西根遺跡縄文時代の土器集中地点と焼骨分布が重なります。
さらに、土器のかけらの間に焼骨(とそれを焼いた木の燃えカス)が見られます。
破壊した土器のかけらと焼骨が混然一体となって出土する意味がおぼろげながら判ってきたような思考が生れています。
そのおぼろげな思考を忘れないうちに、今後の学習の参考とするために、下にメモしておきます。
1 トチの実アク抜きによる主食づくりの道具としての土器(加曽利B式土器 粗製土器)が壊れて使用に耐えなくなる。
2 それに代わる新しい土器をつくり、古い土器は廃用とする。
3 土器を更新することにより、道具(設備)の面から主食づくりの継続性が集落で担保できる。(食物調達に関する持続可能性)
4 堅果類による主食づくりのメドがついた秋~冬に収穫祭を行う。
5 収穫祭で廃用土器を送り、土器に感謝する。(土器送り…土器破壊)
6 狩猟民である縄文人は主食である堅果類の収穫祭を狩猟の祭(イノシシ、シカの共食と骨焼き行為)の中で(の一環として)行った。

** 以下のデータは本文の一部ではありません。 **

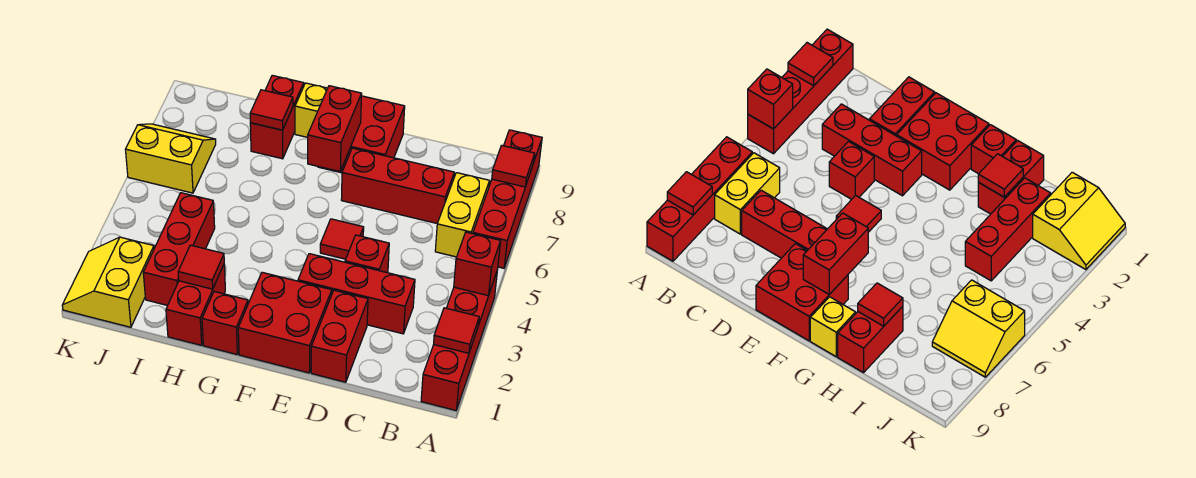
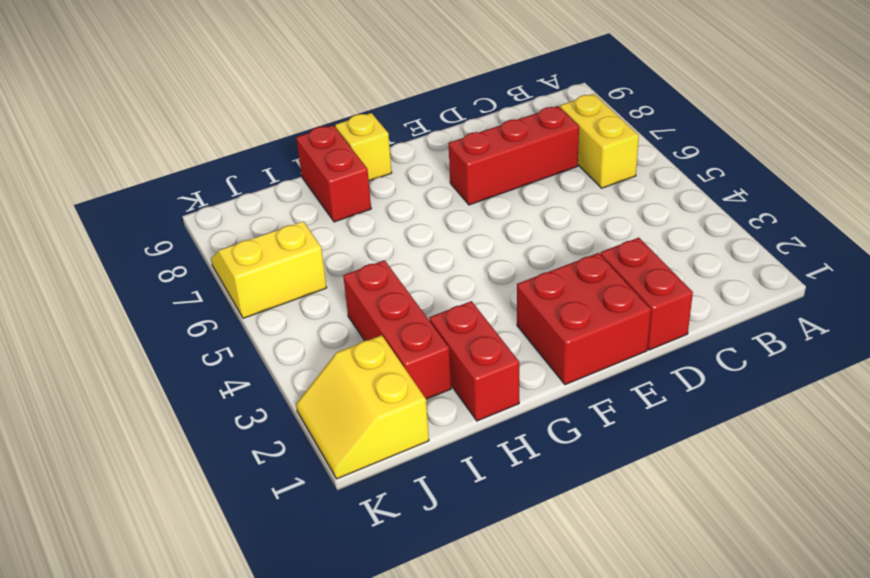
none -> red brick A1:A4 level 1
none -> red brick A6:A9 level 1
none -> red brick C3:E3 level 1

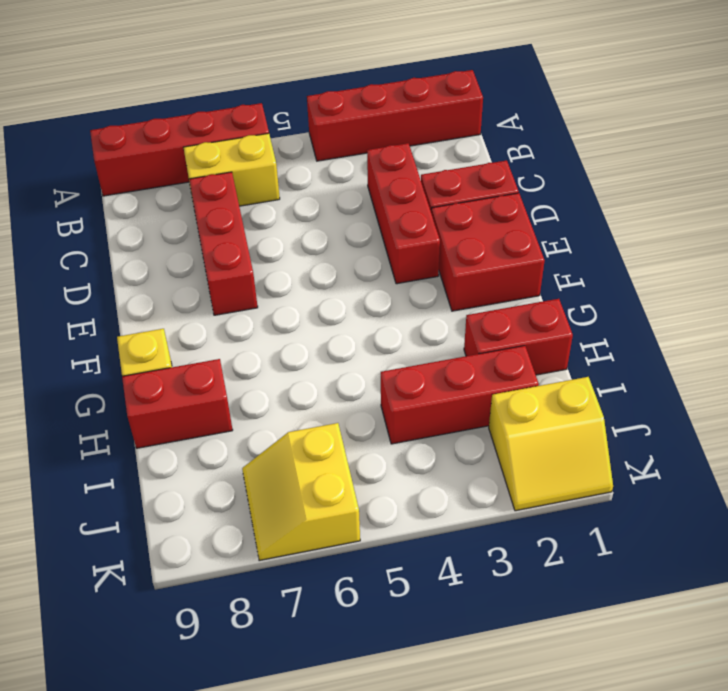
none -> red brick D4 level 1
none -> red tile E5 level 1
none -> red brick E8:F9 level 1

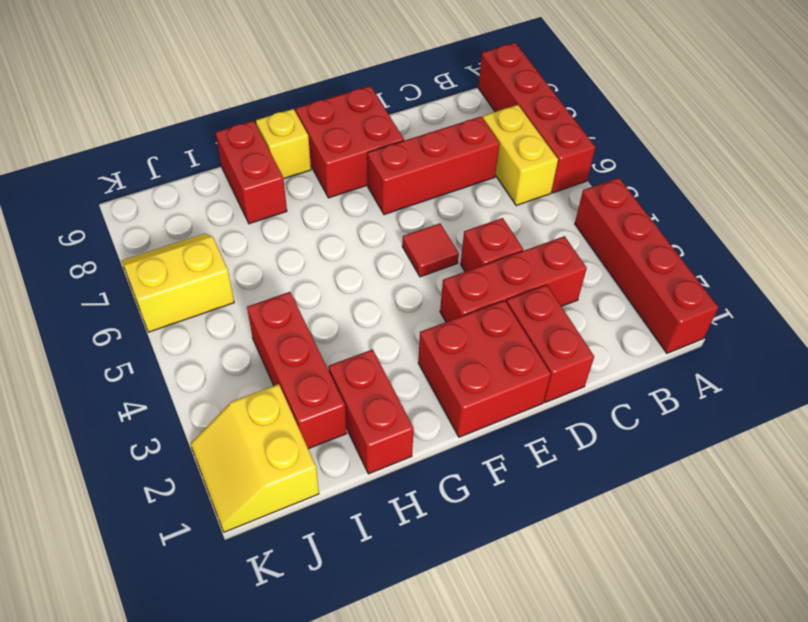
none -> red brick G1 level 1
none -> red tile A2 level 2
none -> red brick A4 level 2

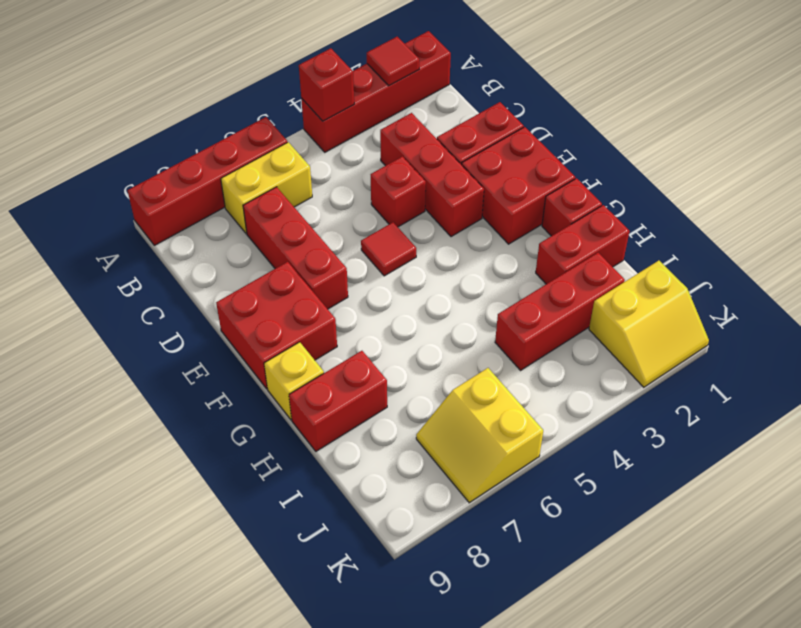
none -> red tile A8 level 2
none -> red brick F7:F8 level 2
none -> red tile H2 level 2

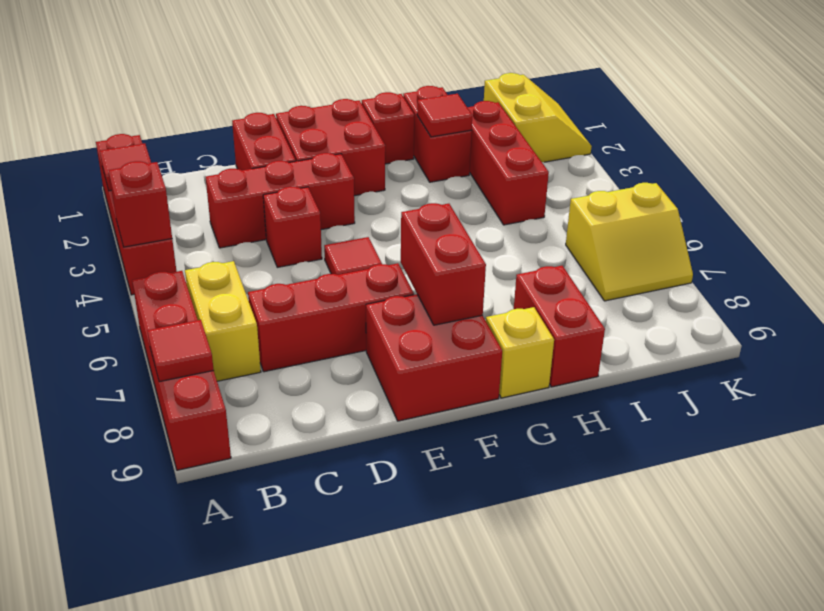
none -> red tile H8 level 2

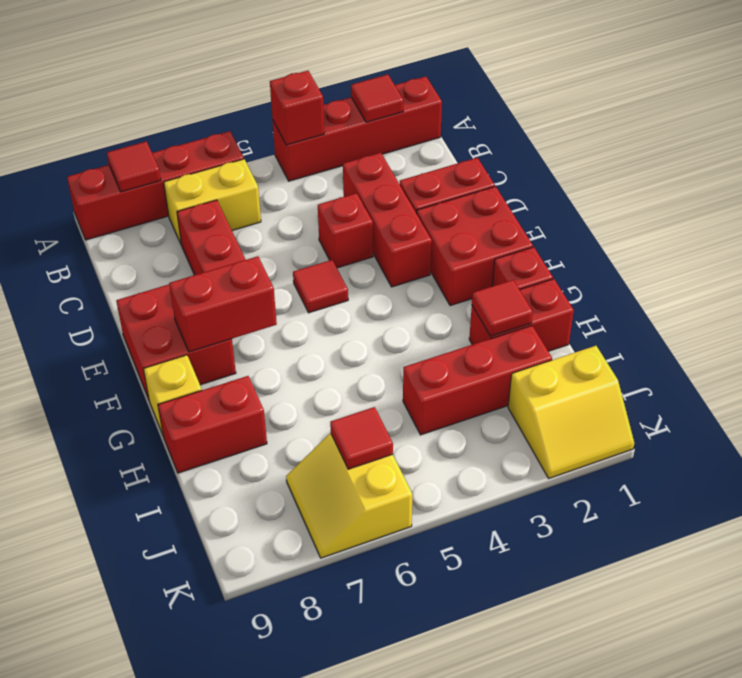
red tile J6 level 2 -> red tile H8 level 2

[恐らく狩猟の祭(イノシシ祭などと呼ばれる縄文社会普遍の狩猟祭)に後から堅果類収穫祭が加わった。]
7 縄文時代後期の印旛浦周辺地域は下総地域における主要な狩場では決してないのでイノシシやシカの入手は困難であり、祭祀用の幼獣を特別に入手したり、飼育していたと想像する。
8 縄文社会の伝統である狩猟祭(イノシシ祭)の一環として堅果類収穫祭が位置づけられ、廃用土器の破壊(送り)が行われた。
9 飼育幼獣などを利用してイオマンテ類似行為により獣を共食し骨を焼きそれを散布する行為は縄文社会を営むために必須の祭であった。狩猟行為の実態が存在しない、あるいは虚弱な集落であっても、狩猟祭は必須であった。その必須狩猟祭の一環として(新たに主食化が成功した)堅果類の収穫祭を行った。
土器破片と焼骨が一体となって出土する意味とは、狩猟民としての精神性を示す狩猟祭(イノシシ祭)を冠として、主食である堅果類の収穫祭が行われたことを示していると考えます。
狩猟祭(イノシシ祭)では頭部を体部と切り離して祭壇に飾ったと考えます。
狩猟祭(イノシシ祭)について、今後学習を深めます。
体部の骨を焼く行為の意味については、送り行為の一環(火葬)であると想像しますが、今後学習を深めます。
狩猟祭としての焼骨行為は精神性(象徴性)が強いと考えますので、焼骨散布による修景機能(祭壇付近を白く染める)や土木機能(祭壇付近の地面を固める)は結果として生まれるサブ機能であったと考えます。